Deconstructing Wicca

Wicca, as far as I can see, revolves on an axis created by Gerald Gardner and Margaret Murray. This does not mean to say that there were no other, lesser authors and influences at work,-including Rosicrucianism- but the essential point still stands.

Let me take the case of Margaret Murray. Her work on historical anthropology is based on the worst possible approach; she devised a theory and then tailored the evidence to suit its form There is absolutely no evidence, none whatsoever, to support her contention that witches were survivors of a pre-Christian fertility cult, or that they formed collectives to practice surviving rites. Brian Levack quite rightly says in his book on the great witch hunt that if witches ever practiced their craft at all they did so individually or in small groups.

Now look at Gardner. The whole of contemporary Wicca would seem to stand on his imaginative reinterpretation of Murray and his ‘discovery’ of the supposed ‘New Forest Coven.’ Did this ever exist? Who can say with certainty, but I rather suspect not. But from such beginnings comes all of the subsequent flummery of ‘blessings’ and ‘merry meets’ and ‘merry parts’; all of that pretentious and silly nonsense that both you and I recognise. Gardner built on Murray, on a foundation that has been dismissed by all serious scholars in the area. Here is how Levack puts it:

Some modern witches, especially the followers of Gerald Gardner, contend that early modern witches, just like themselves, were practitioners of an ancient fertility religion, Wicca, rather than devil-worshipers the authorities claimed they were. This contention is based largely on the scholarly work of Margaret Murray, and it has therefore lost credibility as Murray’s thesis has been destroyed by her critics. Not only is there no uncontaminated evidence that witches were in fact worshipping pagan gods, but there is no solid evidence that witches gathered collectively, like their modern counterparts for any purpose whatsoever. To the extent that modern witchcraft is organised into covens or even into local and regional organizations, it is qualitatively different from the witchcraft that was actually practiced (as opposed to what was believed to have been practiced) in the past.

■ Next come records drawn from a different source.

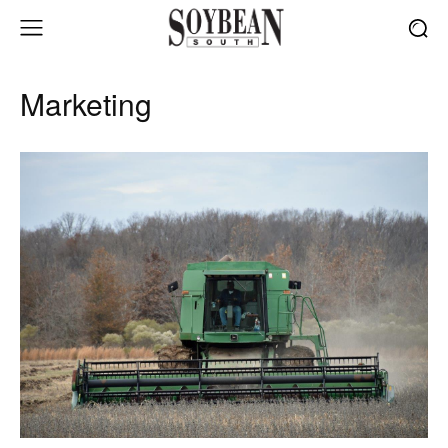
Marketing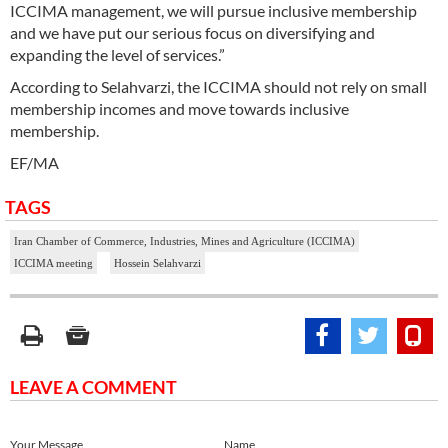
ICCIMA management, we will pursue inclusive membership
and we have put our serious focus on diversifying and
expanding the level of services.”
According to Selahvarzi, the ICCIMA should not rely on small
membership incomes and move towards inclusive
membership.
EF/MA
TAGS
Iran Chamber of Commerce, Industries, Mines and Agriculture (ICCIMA)
ICCIMA meeting
Hossein Selahvarzi
LEAVE A COMMENT
Your Message
Name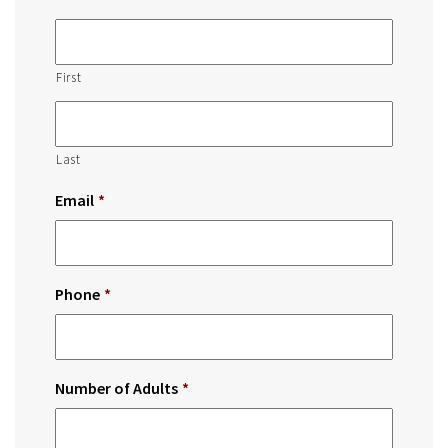
First
Last
Email
*
Phone
*
Number of Adults
*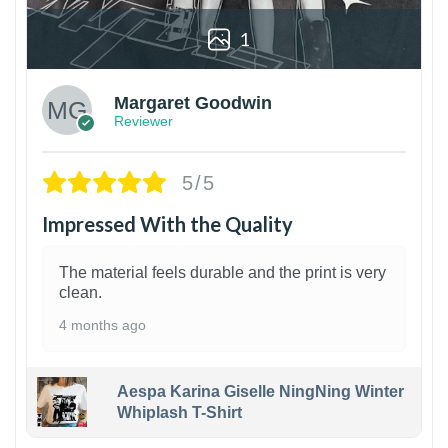
1
Margaret Goodwin
Reviewer
5/5
Impressed With the Quality
The material feels durable and the print is very
clean.
4 months ago
Aespa Karina Giselle NingNing Winter
Whiplash T-Shirt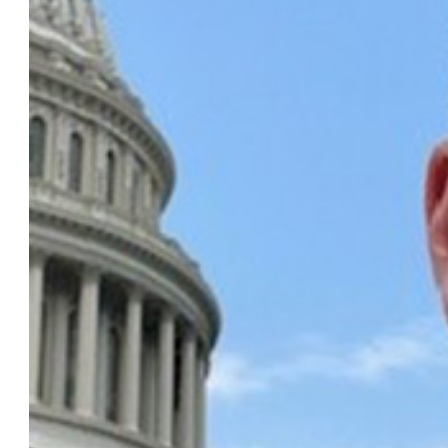
of Law Program on Corporate Compliance and Enforcem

I’m sorry if Wiccans find this uncomfortable, but it is true, notwithstanding. Witchcraft was a village art, no more than that; the practice, as I have said, of simple people who had no recourse to the wider branches of knowledge and understanding. But I do, and the Craft for me is about power; intellectual power, sexual power and my power.


  1. Very well put. I have always felt rather baffled by Murray's hypothetical work which is corroborated with no evidence whatsoever and little relation to the Earth Truths. Her flimsy relation of the theories to the witch-hunts is laughable. More, in The Divine King of England (1954) she claimed that all England's monarchs had followed the religion based upon worship of the Horned God!

  2. Oh, she's a joke, Rehan; for serious-minded people she always was.